In connection with the Galois theoretic results surrounding the irreducibility of $f(x)= x^{N}-x-1$ over $\mathbb{Q}$, I've been trying to prove for a while that the discriminant of $f$ is actually squarefree as it sounded plausible. After failed attemps I started believing that this might not be actually true so I did a computer verification which showed that for $N=257$ this is actually wrong (however not too wrong; there was just a square of a prime that appeared). So now I was wondering whether the discriminat of the truncanted exponential, i.e. $$g(x) = \frac{x^{n}}{n!} + \ldots + \frac{x^{2}}{2!} + x+1,$$ is squarefree or if in general the discriminants of polynomials of type $$\pm \frac{x^{n}}{n!} + a_{n-1} \frac{x^{n-1}}{(n-1)!} + \ldots + a_{2} \frac{x^{2}}{2!} + 1,$$ where the $a_{i}$'s are integers, are squarefree (question motivated of course by the fact that they are irreducible over $\mathbb{Q}$ with Galois group $S_{n}$ - Schur).

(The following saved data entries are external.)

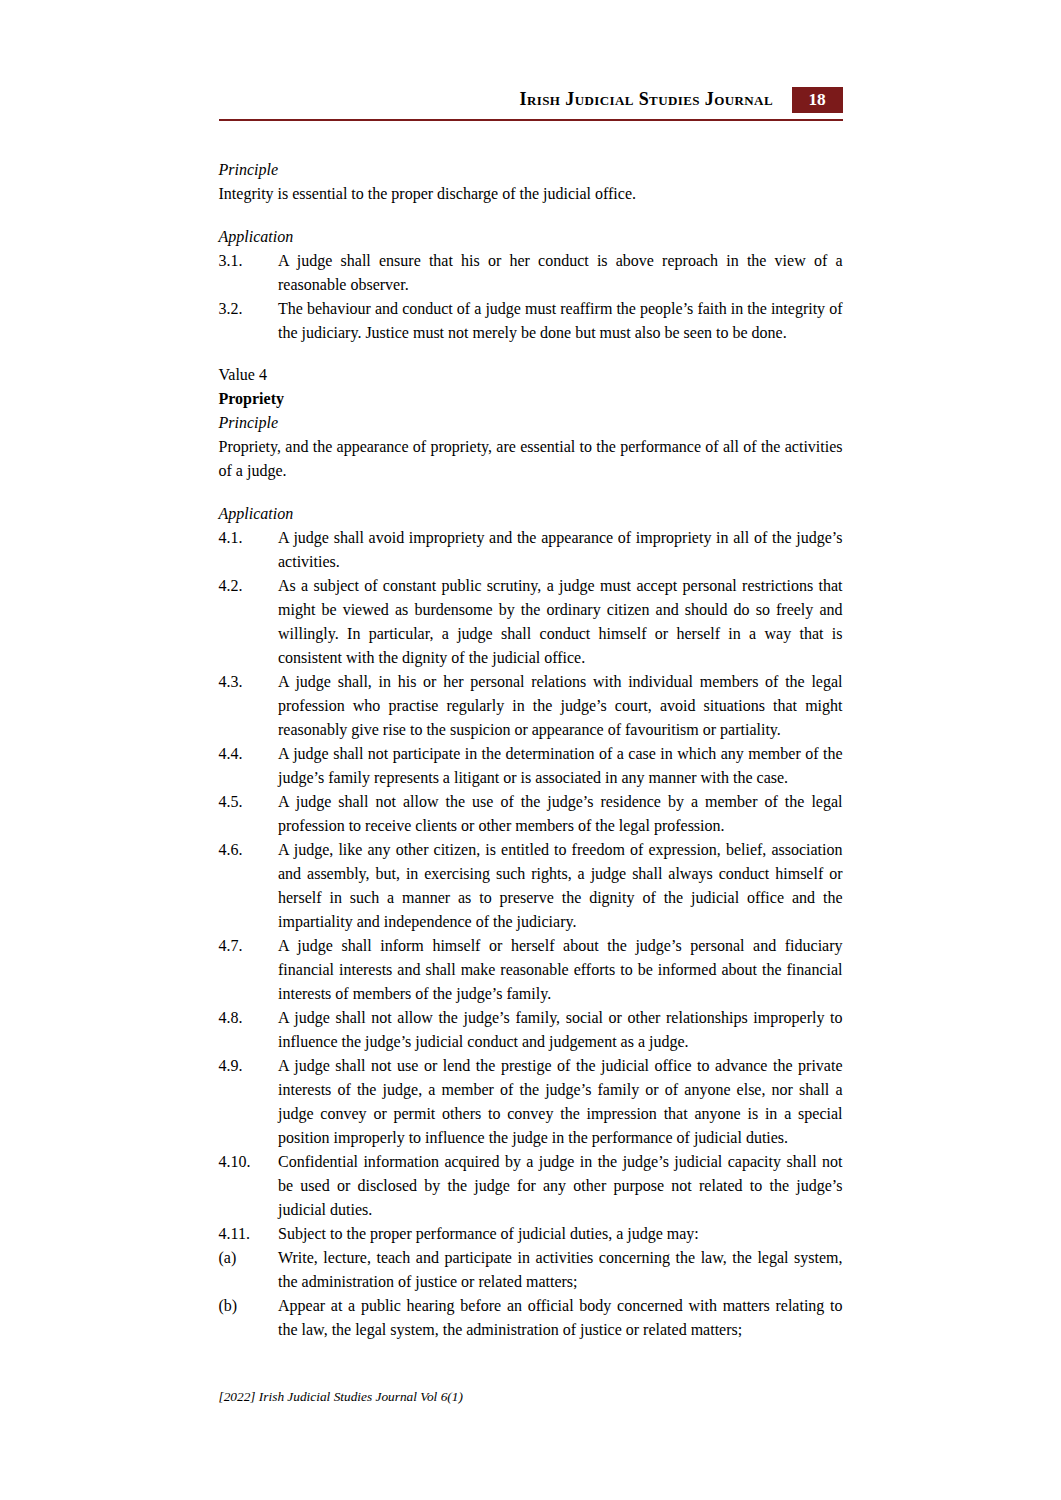Irish Judicial Studies Journal 18
Principle
Integrity is essential to the proper discharge of the judicial office.
Application
3.1. A judge shall ensure that his or her conduct is above reproach in the view of a reasonable observer.
3.2. The behaviour and conduct of a judge must reaffirm the people’s faith in the integrity of the judiciary. Justice must not merely be done but must also be seen to be done.
Value 4
Propriety
Principle
Propriety, and the appearance of propriety, are essential to the performance of all of the activities of a judge.
Application
4.1. A judge shall avoid impropriety and the appearance of impropriety in all of the judge’s activities.
4.2. As a subject of constant public scrutiny, a judge must accept personal restrictions that might be viewed as burdensome by the ordinary citizen and should do so freely and willingly. In particular, a judge shall conduct himself or herself in a way that is consistent with the dignity of the judicial office.
4.3. A judge shall, in his or her personal relations with individual members of the legal profession who practise regularly in the judge’s court, avoid situations that might reasonably give rise to the suspicion or appearance of favouritism or partiality.
4.4. A judge shall not participate in the determination of a case in which any member of the judge’s family represents a litigant or is associated in any manner with the case.
4.5. A judge shall not allow the use of the judge’s residence by a member of the legal profession to receive clients or other members of the legal profession.
4.6. A judge, like any other citizen, is entitled to freedom of expression, belief, association and assembly, but, in exercising such rights, a judge shall always conduct himself or herself in such a manner as to preserve the dignity of the judicial office and the impartiality and independence of the judiciary.
4.7. A judge shall inform himself or herself about the judge’s personal and fiduciary financial interests and shall make reasonable efforts to be informed about the financial interests of members of the judge’s family.
4.8. A judge shall not allow the judge’s family, social or other relationships improperly to influence the judge’s judicial conduct and judgement as a judge.
4.9. A judge shall not use or lend the prestige of the judicial office to advance the private interests of the judge, a member of the judge’s family or of anyone else, nor shall a judge convey or permit others to convey the impression that anyone is in a special position improperly to influence the judge in the performance of judicial duties.
4.10. Confidential information acquired by a judge in the judge’s judicial capacity shall not be used or disclosed by the judge for any other purpose not related to the judge’s judicial duties.
4.11. Subject to the proper performance of judicial duties, a judge may:
(a) Write, lecture, teach and participate in activities concerning the law, the legal system, the administration of justice or related matters;
(b) Appear at a public hearing before an official body concerned with matters relating to the law, the legal system, the administration of justice or related matters;
[2022] Irish Judicial Studies Journal Vol 6(1)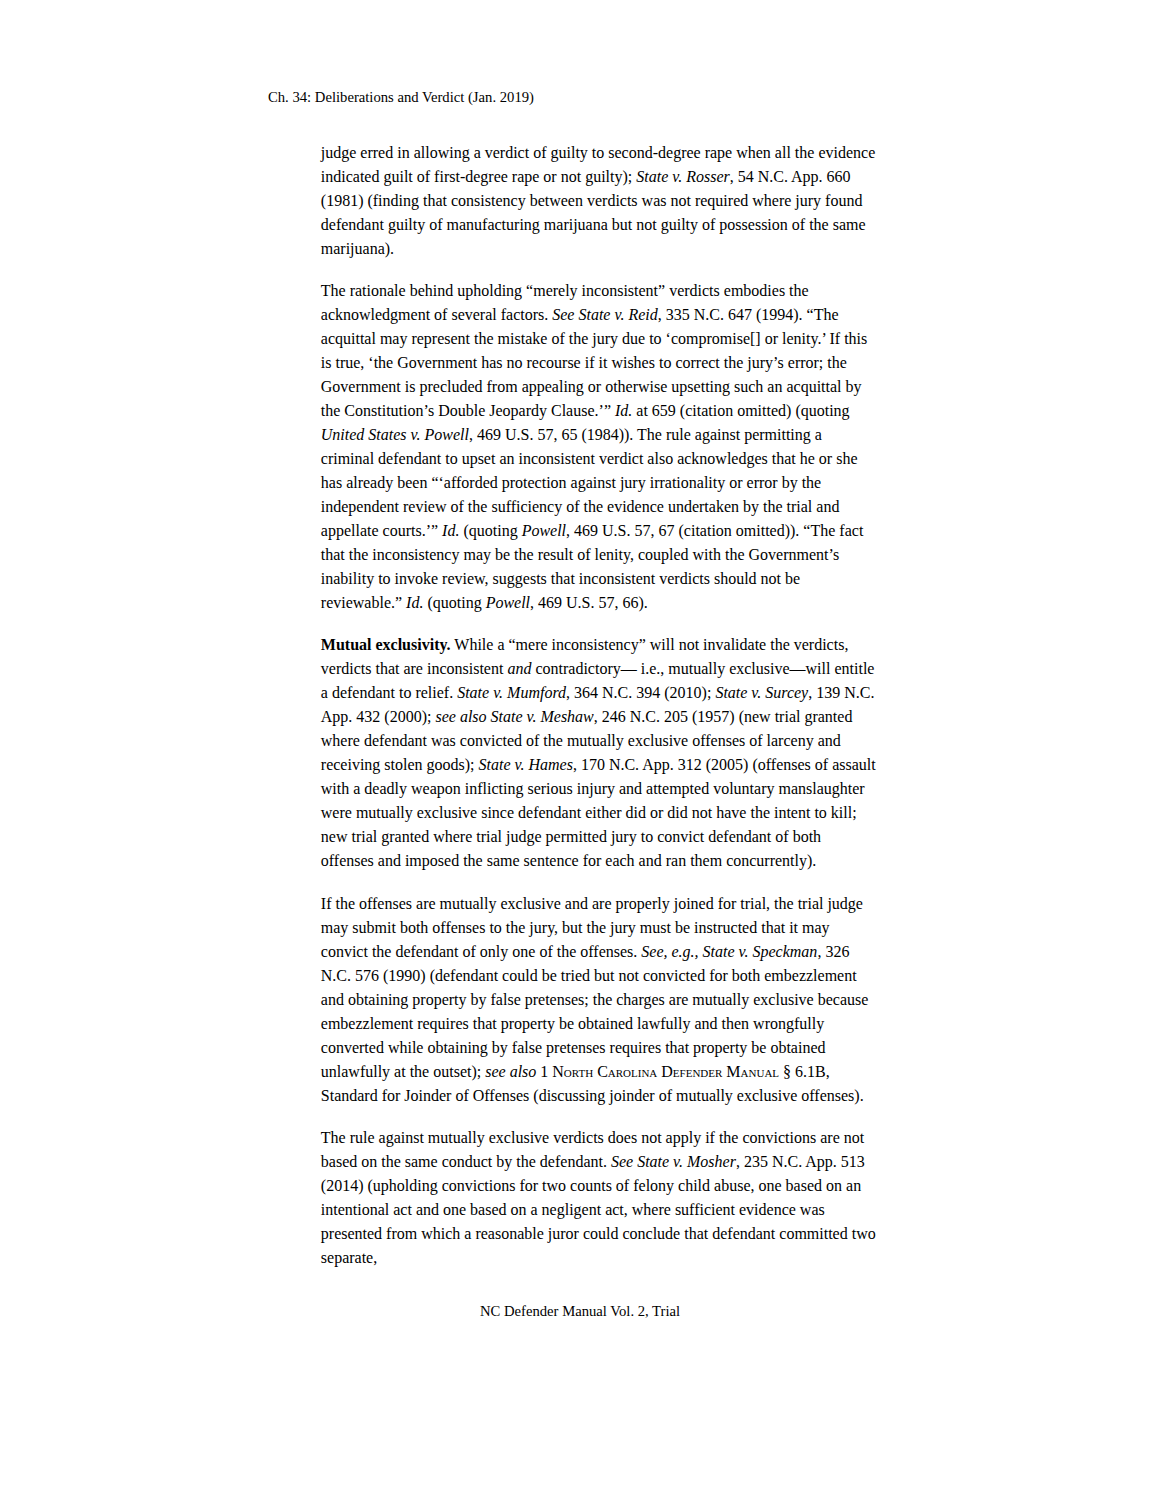Ch. 34: Deliberations and Verdict (Jan. 2019)
judge erred in allowing a verdict of guilty to second-degree rape when all the evidence indicated guilt of first-degree rape or not guilty); State v. Rosser, 54 N.C. App. 660 (1981) (finding that consistency between verdicts was not required where jury found defendant guilty of manufacturing marijuana but not guilty of possession of the same marijuana).
The rationale behind upholding “merely inconsistent” verdicts embodies the acknowledgment of several factors. See State v. Reid, 335 N.C. 647 (1994). “The acquittal may represent the mistake of the jury due to ‘compromise[] or lenity.’ If this is true, ‘the Government has no recourse if it wishes to correct the jury’s error; the Government is precluded from appealing or otherwise upsetting such an acquittal by the Constitution’s Double Jeopardy Clause.’” Id. at 659 (citation omitted) (quoting United States v. Powell, 469 U.S. 57, 65 (1984)). The rule against permitting a criminal defendant to upset an inconsistent verdict also acknowledges that he or she has already been “‘afforded protection against jury irrationality or error by the independent review of the sufficiency of the evidence undertaken by the trial and appellate courts.’” Id. (quoting Powell, 469 U.S. 57, 67 (citation omitted)). “The fact that the inconsistency may be the result of lenity, coupled with the Government’s inability to invoke review, suggests that inconsistent verdicts should not be reviewable.” Id. (quoting Powell, 469 U.S. 57, 66).
Mutual exclusivity. While a “mere inconsistency” will not invalidate the verdicts, verdicts that are inconsistent and contradictory— i.e., mutually exclusive—will entitle a defendant to relief. State v. Mumford, 364 N.C. 394 (2010); State v. Surcey, 139 N.C. App. 432 (2000); see also State v. Meshaw, 246 N.C. 205 (1957) (new trial granted where defendant was convicted of the mutually exclusive offenses of larceny and receiving stolen goods); State v. Hames, 170 N.C. App. 312 (2005) (offenses of assault with a deadly weapon inflicting serious injury and attempted voluntary manslaughter were mutually exclusive since defendant either did or did not have the intent to kill; new trial granted where trial judge permitted jury to convict defendant of both offenses and imposed the same sentence for each and ran them concurrently).
If the offenses are mutually exclusive and are properly joined for trial, the trial judge may submit both offenses to the jury, but the jury must be instructed that it may convict the defendant of only one of the offenses. See, e.g., State v. Speckman, 326 N.C. 576 (1990) (defendant could be tried but not convicted for both embezzlement and obtaining property by false pretenses; the charges are mutually exclusive because embezzlement requires that property be obtained lawfully and then wrongfully converted while obtaining by false pretenses requires that property be obtained unlawfully at the outset); see also 1 North Carolina Defender Manual § 6.1B, Standard for Joinder of Offenses (discussing joinder of mutually exclusive offenses).
The rule against mutually exclusive verdicts does not apply if the convictions are not based on the same conduct by the defendant. See State v. Mosher, 235 N.C. App. 513 (2014) (upholding convictions for two counts of felony child abuse, one based on an intentional act and one based on a negligent act, where sufficient evidence was presented from which a reasonable juror could conclude that defendant committed two separate,
NC Defender Manual Vol. 2, Trial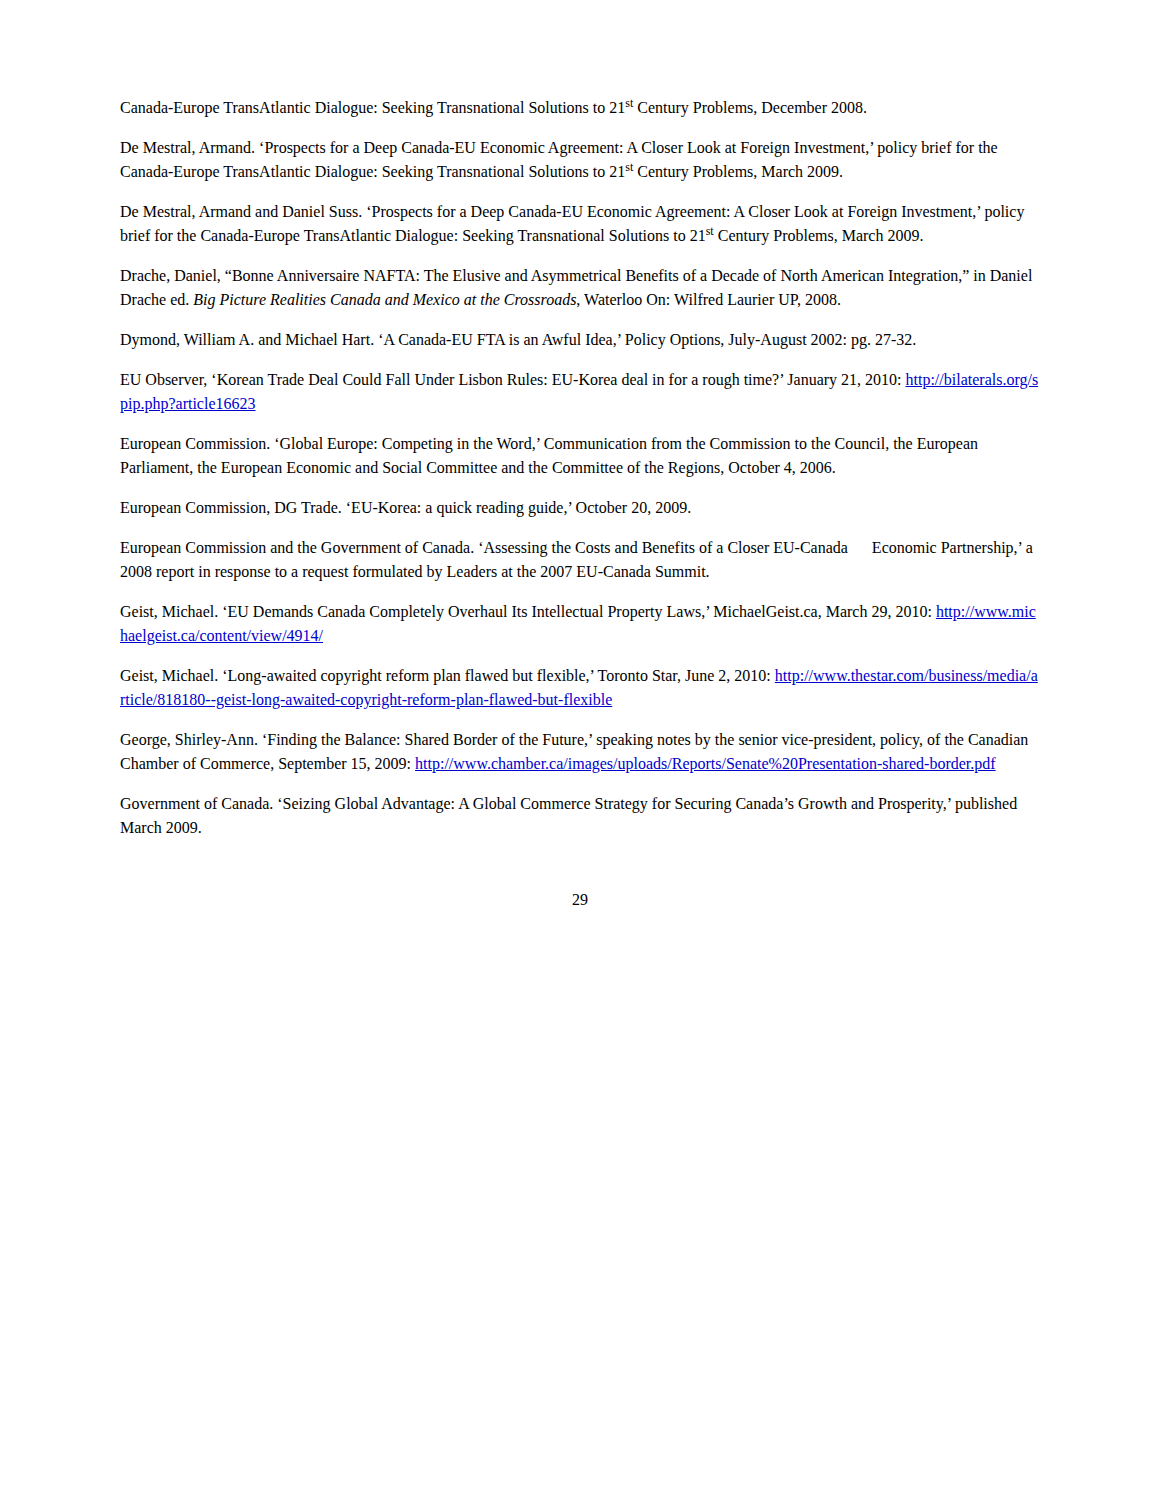Canada-Europe TransAtlantic Dialogue: Seeking Transnational Solutions to 21st Century Problems, December 2008.
De Mestral, Armand. ‘Prospects for a Deep Canada-EU Economic Agreement: A Closer Look at Foreign Investment,’ policy brief for the Canada-Europe TransAtlantic Dialogue: Seeking Transnational Solutions to 21st Century Problems, March 2009.
De Mestral, Armand and Daniel Suss. ‘Prospects for a Deep Canada-EU Economic Agreement: A Closer Look at Foreign Investment,’ policy brief for the Canada-Europe TransAtlantic Dialogue: Seeking Transnational Solutions to 21st Century Problems, March 2009.
Drache, Daniel, “Bonne Anniversaire NAFTA: The Elusive and Asymmetrical Benefits of a Decade of North American Integration,” in Daniel Drache ed. Big Picture Realities Canada and Mexico at the Crossroads, Waterloo On: Wilfred Laurier UP, 2008.
Dymond, William A. and Michael Hart. ‘A Canada-EU FTA is an Awful Idea,’ Policy Options, July-August 2002: pg. 27-32.
EU Observer, ‘Korean Trade Deal Could Fall Under Lisbon Rules: EU-Korea deal in for a rough time?’ January 21, 2010: http://bilaterals.org/spip.php?article16623
European Commission. ‘Global Europe: Competing in the Word,’ Communication from the Commission to the Council, the European Parliament, the European Economic and Social Committee and the Committee of the Regions, October 4, 2006.
European Commission, DG Trade. ‘EU-Korea: a quick reading guide,’ October 20, 2009.
European Commission and the Government of Canada. ‘Assessing the Costs and Benefits of a Closer EU-Canada Economic Partnership,’ a 2008 report in response to a request formulated by Leaders at the 2007 EU-Canada Summit.
Geist, Michael. ‘EU Demands Canada Completely Overhaul Its Intellectual Property Laws,’ MichaelGeist.ca, March 29, 2010: http://www.michaelgeist.ca/content/view/4914/
Geist, Michael. ‘Long-awaited copyright reform plan flawed but flexible,’ Toronto Star, June 2, 2010: http://www.thestar.com/business/media/article/818180--geist-long-awaited-copyright-reform-plan-flawed-but-flexible
George, Shirley-Ann. ‘Finding the Balance: Shared Border of the Future,’ speaking notes by the senior vice-president, policy, of the Canadian Chamber of Commerce, September 15, 2009: http://www.chamber.ca/images/uploads/Reports/Senate%20Presentation-shared-border.pdf
Government of Canada. ‘Seizing Global Advantage: A Global Commerce Strategy for Securing Canada’s Growth and Prosperity,’ published March 2009.
29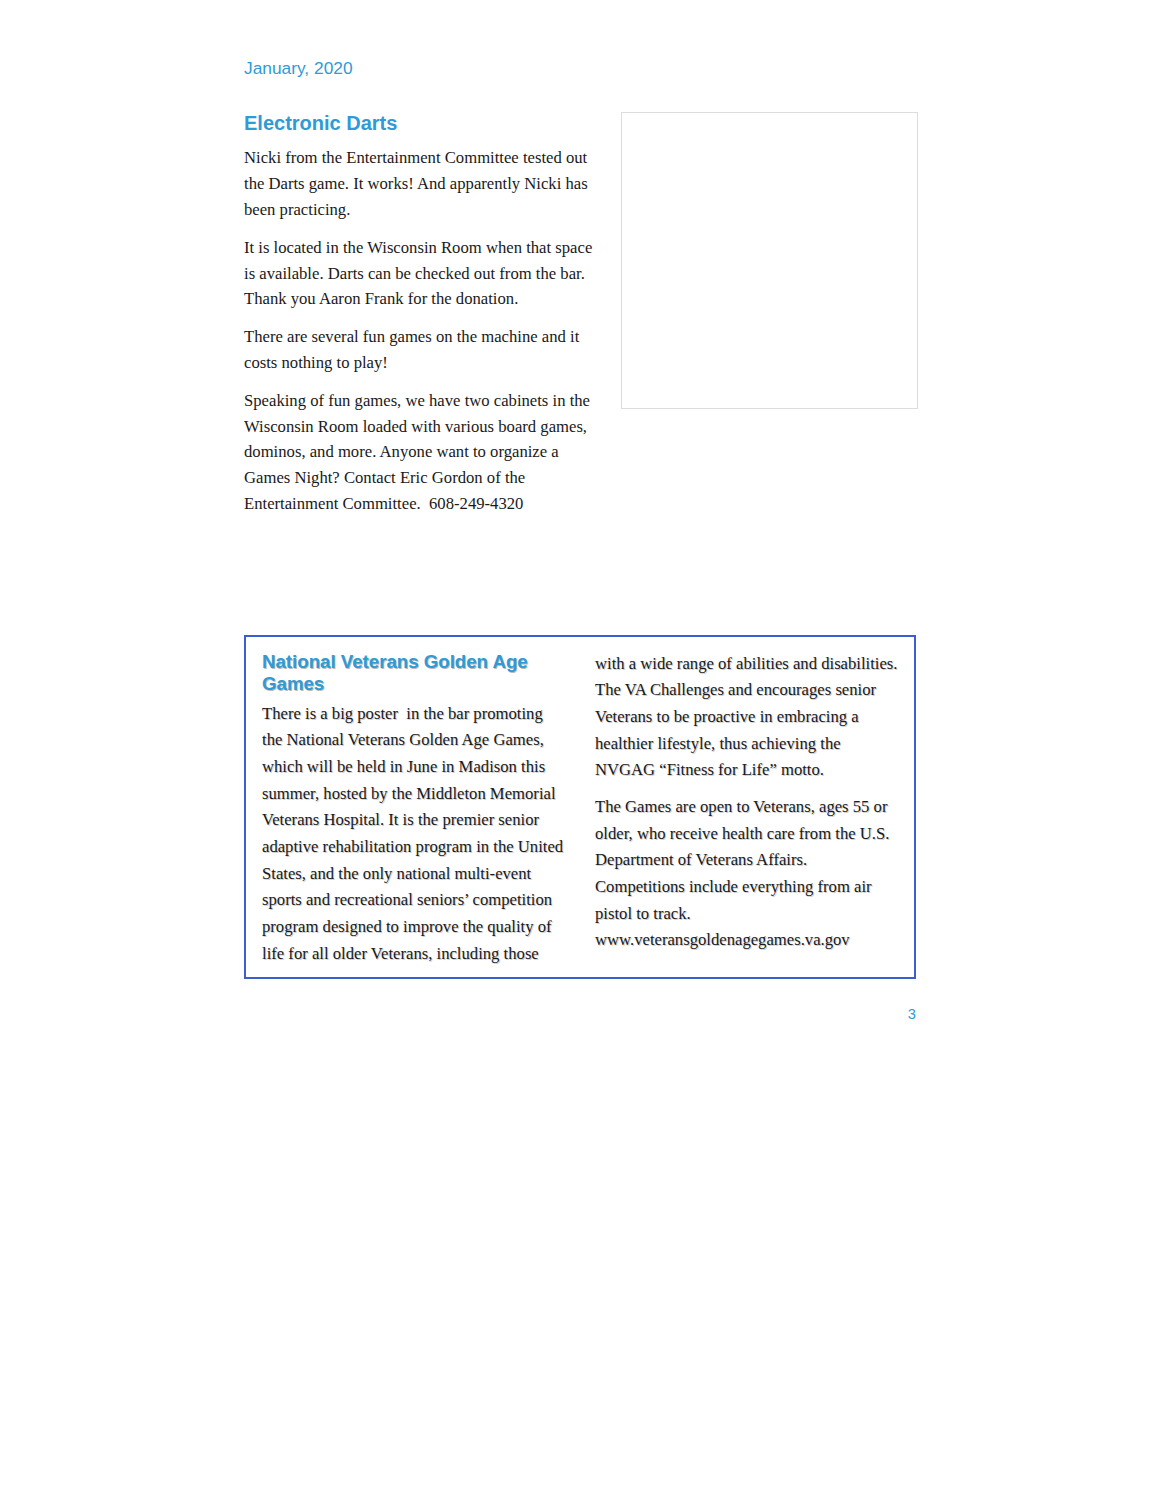January, 2020
Electronic Darts
Nicki from the Entertainment Committee tested out the Darts game. It works! And apparently Nicki has been practicing.
It is located in the Wisconsin Room when that space is available. Darts can be checked out from the bar. Thank you Aaron Frank for the donation.
There are several fun games on the machine and it costs nothing to play!
Speaking of fun games, we have two cabinets in the Wisconsin Room loaded with various board games, dominos, and more. Anyone want to organize a Games Night? Contact Eric Gordon of the Entertainment Committee. 608-249-4320
National Veterans Golden Age Games
There is a big poster in the bar promoting the National Veterans Golden Age Games, which will be held in June in Madison this summer, hosted by the Middleton Memorial Veterans Hospital. It is the premier senior adaptive rehabilitation program in the United States, and the only national multi-event sports and recreational seniors’ competition program designed to improve the quality of life for all older Veterans, including those with a wide range of abilities and disabilities. The VA Challenges and encourages senior Veterans to be proactive in embracing a healthier lifestyle, thus achieving the NVGAG “Fitness for Life” motto.
The Games are open to Veterans, ages 55 or older, who receive health care from the U.S. Department of Veterans Affairs. Competitions include everything from air pistol to track. www.veteransgoldenagegames.va.gov
3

//Of course this is harder to verify since we no longer have a "nice" formula for polynomials of this form.

Answer 1

My two cents: Schur proved that the discriminant of $$n!\left(\frac{x^{n}}{n!} + \ldots + \frac{x^{2}}{2!} + x+1\right),$$ is equal to $(-1)^{n(n-1)/2}(n!)^n$, which is not a perfect square as long as $n\neq 0\pmod{4}$. See this note by K. Conrad for references. On the other hand the discriminant is a polynomial in the coefficients of the given polynomial, so the answer is negative for your general family. This is because a polynomial cannot take only squarefree values at integer tuples unless it is constant. (I'm assuming that you are considering the scaled version of these polynomials, $x^n+na_{n-1}x^{n-1}+\cdots+n!a_1x+n!$)

Explicitly constructing infinitely many polynomials of fixed degree with squarefree discriminant is a very non-trivial task. See the recent article "A construction of polynomials with squarefree discriminants" by K. Kedlaya.